The rate of population growth is declining and will soon become
UN DESA provides 3 prediction variants: high, medium, low. Of these only the low one predicts decline and only by 2050. With medium growth slowly declines, but is non-negative up to 2100. So while it's true that the growth is declining, it most likely will not become negative anytime soon.
Also, unlike video claims, it's not "unknown" why this happens. Well proven scientific theory of demographic transition has been formulated in 1929 by the American demographer Warren Thompson. As nation progress towards being highly developed, they also progress trough the 4 stages.
CBR is the Crude Birth Rate - births in a given year for every 1000 persons. CDR is the Crude Death Rate, defined similarly.
There have been also studies showing that very highly-developed countries experience what is called "fertility rebound", i.e. in countries with extremely high HDI (Human Development Index) the fertility is growing again.
"Advances in development reverse fertility declines" Mikko Myrskylä, Hans-Peter Kohler & Francesco C. Billari, Nature 460, 741-743 (6 August 2009) | doi:10.1038/nature08230
During the twentieth century, the global population has gone through
unprecedented increases in economic and social development that
coincided with substantial declines in human fertility and population
growth rates. The negative association of fertility with economic and
social development has therefore become one of the most solidly
established and generally accepted empirical regularities in the
social sciences. As a result of this close connection between
development and fertility decline, more than half of the global
population now lives in regions with below-replacement fertility (less
than 2.1 children per woman). In many highly developed countries, the
trend towards low fertility has also been deemed irreversible. Rapid
population ageing, and in some cases the prospect of significant
population decline, have therefore become a central socioeconomic
concern and policy challenge. Here we show, using new cross-sectional
and longitudinal analyses of the total fertility rate and the human
development index (HDI), a fundamental change in the well-established
negative relationship between fertility and development as the global
population entered the twenty-first century. Although development
continues to promote fertility decline at low and medium HDI levels,
our analyses show that at advanced HDI levels, further development can
reverse the declining trend in fertility. The previously negative
development–fertility relationship has become J-shaped, with the HDI
being positively associated with fertility among highly developed
countries. This reversal of fertility decline as a result of continued
economic and social development has the potential to slow the rates of
population ageing, thereby ameliorating the social and economic
problems that have been associated with the emergence and persistence
of very low fertility.
This again means, that the low variant of population predictions mentioned above is less likely.
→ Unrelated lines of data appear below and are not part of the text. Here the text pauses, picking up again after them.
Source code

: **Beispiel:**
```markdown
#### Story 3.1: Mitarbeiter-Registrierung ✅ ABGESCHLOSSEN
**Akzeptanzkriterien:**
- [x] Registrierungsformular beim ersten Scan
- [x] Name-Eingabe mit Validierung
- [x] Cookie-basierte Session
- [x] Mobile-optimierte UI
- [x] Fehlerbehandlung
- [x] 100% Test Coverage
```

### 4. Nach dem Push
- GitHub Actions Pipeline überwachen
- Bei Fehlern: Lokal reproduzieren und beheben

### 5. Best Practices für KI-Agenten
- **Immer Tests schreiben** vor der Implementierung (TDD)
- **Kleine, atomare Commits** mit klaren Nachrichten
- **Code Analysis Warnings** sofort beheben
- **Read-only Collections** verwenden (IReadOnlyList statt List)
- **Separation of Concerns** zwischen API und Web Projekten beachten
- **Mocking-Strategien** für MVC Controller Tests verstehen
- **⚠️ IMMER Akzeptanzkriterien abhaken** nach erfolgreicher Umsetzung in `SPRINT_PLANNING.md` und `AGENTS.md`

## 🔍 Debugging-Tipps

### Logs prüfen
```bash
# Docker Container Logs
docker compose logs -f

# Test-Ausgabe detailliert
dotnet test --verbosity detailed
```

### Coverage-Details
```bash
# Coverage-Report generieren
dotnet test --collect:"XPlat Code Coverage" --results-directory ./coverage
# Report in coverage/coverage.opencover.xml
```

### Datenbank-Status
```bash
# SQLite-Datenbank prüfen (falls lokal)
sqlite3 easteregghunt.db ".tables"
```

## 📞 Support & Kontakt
The reason for undernourishment famine is not lack of supply, but
Socioeconomical rather than political. It's true that on worldwide average more food than needed is produced. Also in last decades world hunger has become less of an issue, significant progress has been made. According to Global Burden of Diseases, Injuries, and Risk Factors Study, in metric of increased risk of death, child malnutrition has dropped from 6th position in 1990 to 16th in 2010, with a overall risk drop of -62%, on the other hand obesity went up from 10th position up to 6th (+60% risk increase). Currently obesity kills 3 times more people than malnutrition.
This topic has been discussed here in the question: Can we grow enough crops to feed all people on Earth?
We aren't running out of space. Everyone on earth could live in the
area of Texas.
This claim is absolutely wrong. Truth is that if you'd had whole world population live in one city with population density of New York City, then that megapolis would have size of Texas. However, cities are not self sustainable.
I'm guessing this is based on Per Square Mile infographic, that went viral quite a while ago:
However, because of misinterpretations, he has prepared follow-up infographic.
That this one is based on "ecological footprint", according to which current global population has a footprint of 1½ of Earth's surface. Sourced from: Wackernagel, M., Kitzes, J., Moran, D., Goldfinger, S. & Thomas, M. (2006). "The Ecological Footprint of cities and regions: comparing resource availability with resource demand, Environment and Urbanization", 18 (1) 112. DOI: 10.1177/0956247806063978.